Decrease snoring – Sleeping on the
back can cause the tongue and soft palate to slide backward, partially
obstructing the airway and leading to increased snoring, a common issue for
those with sleep apnea. Side sleeping helps keep the tongue forward and the
airway unobstructed.
Enhance digestion – Sleeping on the
left side, specifically, may alleviate certain gastrointestinal issues such as
bloating, constipation, and heartburn.
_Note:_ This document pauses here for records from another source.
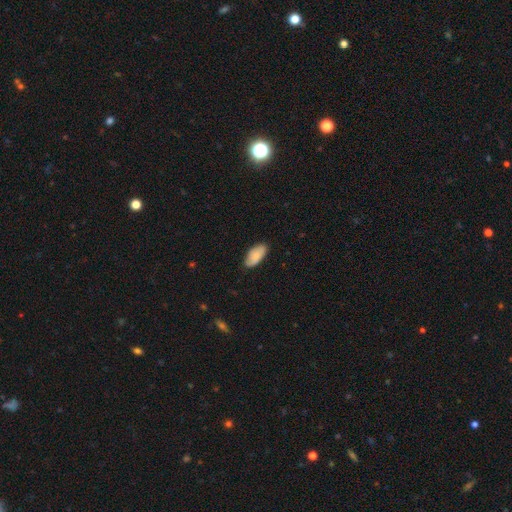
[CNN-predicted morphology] A smooth galaxy with no disk features (79%) that is in between round and cigar-shaped (93%). Merging: none (80%).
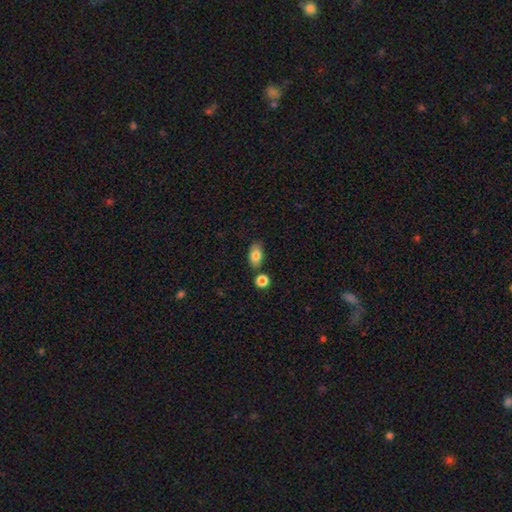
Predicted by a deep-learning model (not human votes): smooth 82%, featured or disk 10%, star or artifact 8%. Down the decision tree: how rounded — in between (90%); merging — none (75%).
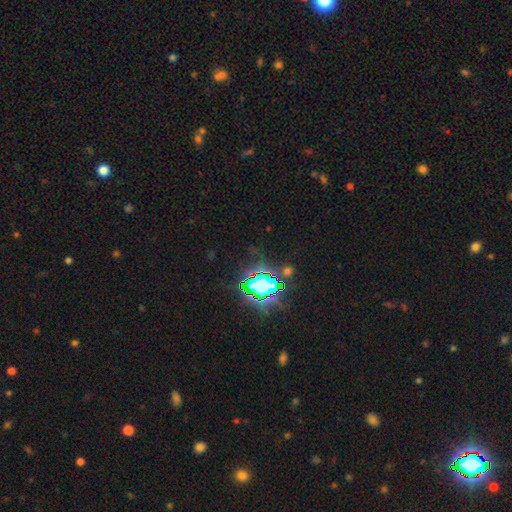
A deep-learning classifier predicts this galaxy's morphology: Smooth or featured?
  - star or artifact: 79% *
  - smooth: 12%
  - featured or disk: 8%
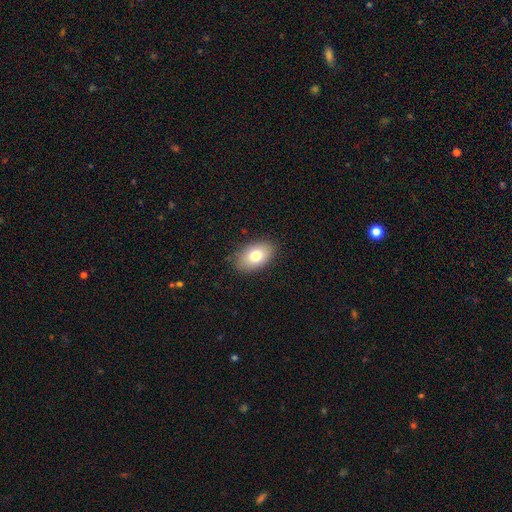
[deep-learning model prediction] smooth 78%, featured or disk 14%, star or artifact 8%. Down the decision tree: how rounded — in between (90%); merging — none (86%).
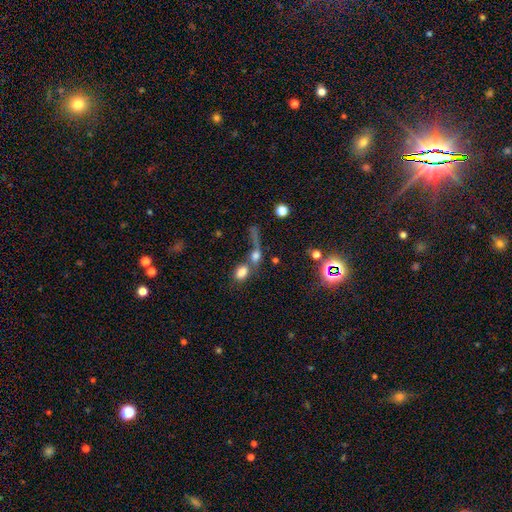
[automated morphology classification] type=smooth (63%); roundness=in between (51%); merging=merger (54%).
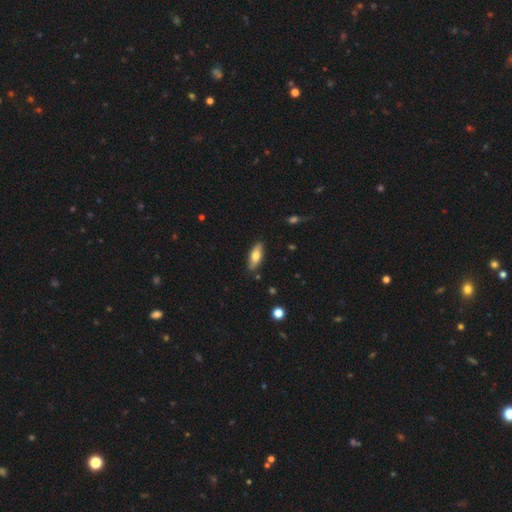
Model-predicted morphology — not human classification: type=smooth (72%); roundness=in between (70%); merging=none (84%).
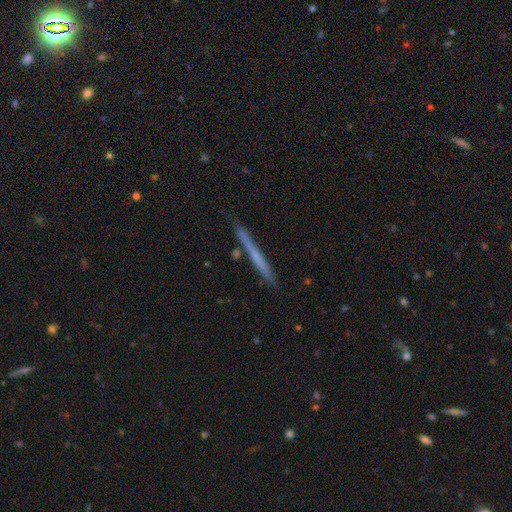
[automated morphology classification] Smooth or featured?
  - smooth: 48% *
  - featured or disk: 46%
  - star or artifact: 6%
Merging?
  - none: 85% *
  - minor disturbance: 10%
  - merger: 3%
  - major disturbance: 2%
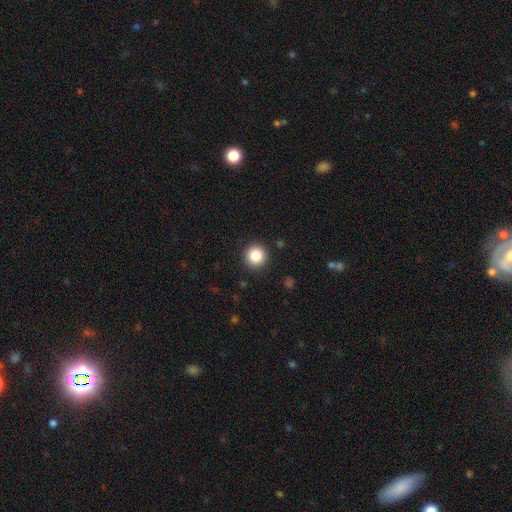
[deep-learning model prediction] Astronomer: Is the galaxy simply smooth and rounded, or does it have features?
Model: smooth — 86%.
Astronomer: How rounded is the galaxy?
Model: round — 95%.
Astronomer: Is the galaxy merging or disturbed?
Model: none — 91%.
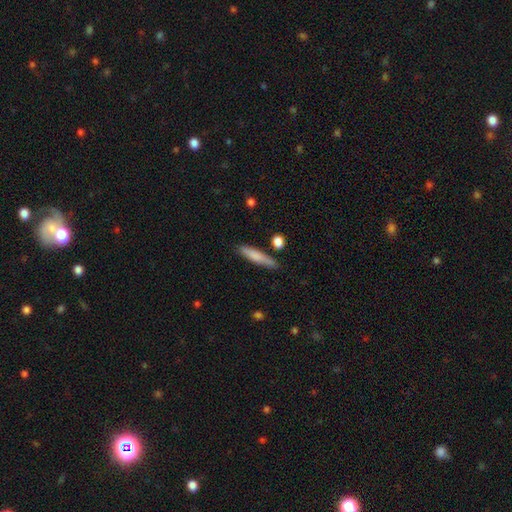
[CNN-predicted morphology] Smooth or featured? smooth (74%)
How rounded? cigar-shaped (86%)
Merging? none (80%)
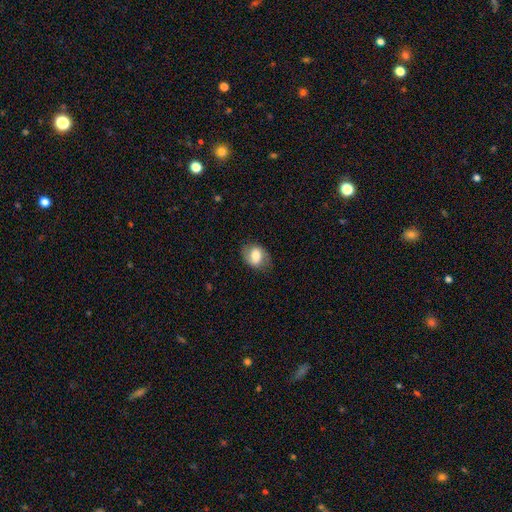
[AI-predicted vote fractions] Smooth or featured? Predicted: smooth (p=0.62). How rounded? Predicted: in between (p=0.66). Merging? Predicted: none (p=0.73).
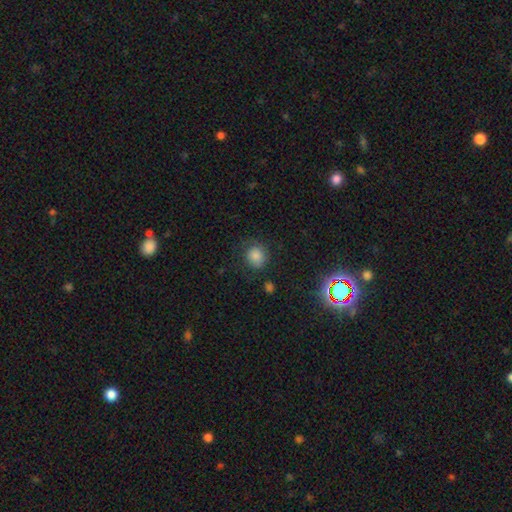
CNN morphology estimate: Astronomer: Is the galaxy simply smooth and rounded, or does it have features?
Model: smooth — 79%.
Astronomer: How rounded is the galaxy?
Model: round — 84%.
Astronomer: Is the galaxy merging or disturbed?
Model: none — 77%.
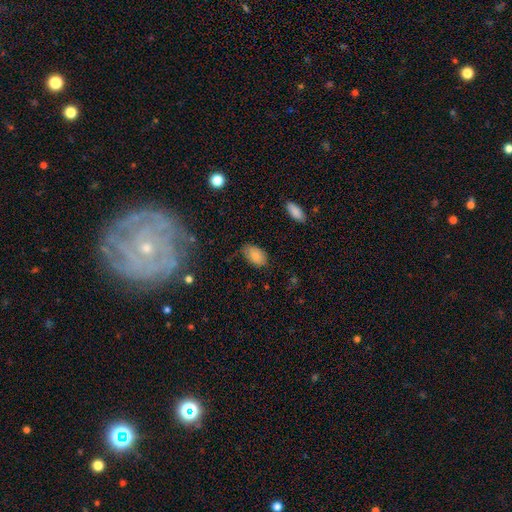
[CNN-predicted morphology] smooth-or-featured: smooth: 84% | featured or disk: 9% | star or artifact: 8%
  how-rounded: in between: 93% | round: 6% | cigar-shaped: 1%
  merging: none: 71% | minor disturbance: 23% | major disturbance: 5% | merger: 2%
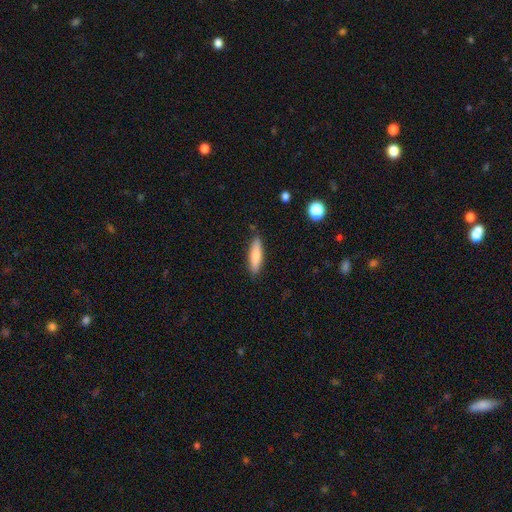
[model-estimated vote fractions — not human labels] This appears to be a smooth galaxy with no disk features (79%) that is cigar-shaped (70%). Merging: none (86%).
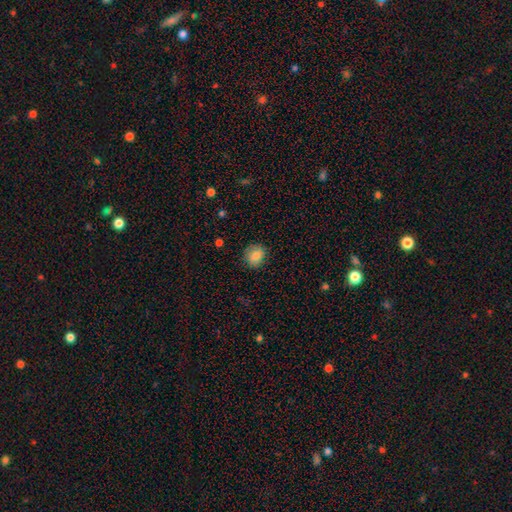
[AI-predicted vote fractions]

Since the stomach resides on the left
side of the body, lying in that position enables gravity to assist in the
digestion process.
Potential brain health benefits – It's not widely
known that the brain eliminates waste while you sleep. Research suggests that
side sleeping may enhance this process by supporting the glymphatic system,
which functions similarly to our lymphatic system but within the central
nervous system. Animal studies indicate that this could potentially reduce the
risk of conditions like Alzheimer’s and Parkinson’s disease. However, further
research on humans is required to better understand and validate these
findings.
Enhances blood flow – Optimal
circulation is essential during pregnancy to facilitate blood flow to the
placenta. This is why it's advised for expectant mothers to sleep in this position.
How
to Train Yourself to Sleep on Your Side
Choose a good pillow and mattress
- Find a pillow well-suited to your collarbone structure.
- Ensure the pillow is firm enough to support the neck.
- Mattresses must often be softer to prevent pressure from building in the shoulders and hips.
Use pillows as barriers and supports
- Put a pillow between your knees to support your hips and lower back
- You can also hug a pillow to comfortably rest your upper arm.
- Invest in body pillows to maintain your position.
- Sew a tennis ball onto the back of a shirt to prevent yourself from rolling over.
Sleep on the couch at first
- Couches are often narrow and only have room for side sleeping anyway.
Disadvantages
of Sleeping on Your Side
Although
this position could provide many benefits, it’s not for everyone, especially
those who use mattresses and pillows that make side sleeping uncomfortable.
These disadvantages include:
- Pain in the shoulders and hips
Side
sleeping on too-firm mattresses could increase pressure on the shoulders, hips,
and knees. However, too-soft mattresses could cause the spine to go out of
alignment and also cause pain.
- Pressure in the face
People
with sinus congestion and glaucoma may experience painful or uncomfortable
pressure in their faces when they lie on their sides. Additionally, it could
worsen a tight or stiff jaw.
The
Benefits and Disadvantages of other Sleeping Positions
In
the end, individuals should prioritize sleeping in the manner that feels most
comfortable to them. However, it's essential to acknowledge how your sleep
position may impact your body, whether positively or negatively. Beginning your
nights on your left side and allowing your body to naturally settle into its
preferred position can be beneficial. Additionally, sleeping on the right side
also offers advantages, so there's no need to fret about trying to retrain
yourself if it doesn't come naturally. Similarly, there are both benefits and
drawbacks to sleeping on the back and stomach.
Sleeping
on your back
Benefits – It may help with:
- Hip pain
- Knee pain
- Arthritis
- Fibromyalgia
- Sinus congestion
- Bursitis
Tips
- Place a pillow under your knees to support the spine and lower back.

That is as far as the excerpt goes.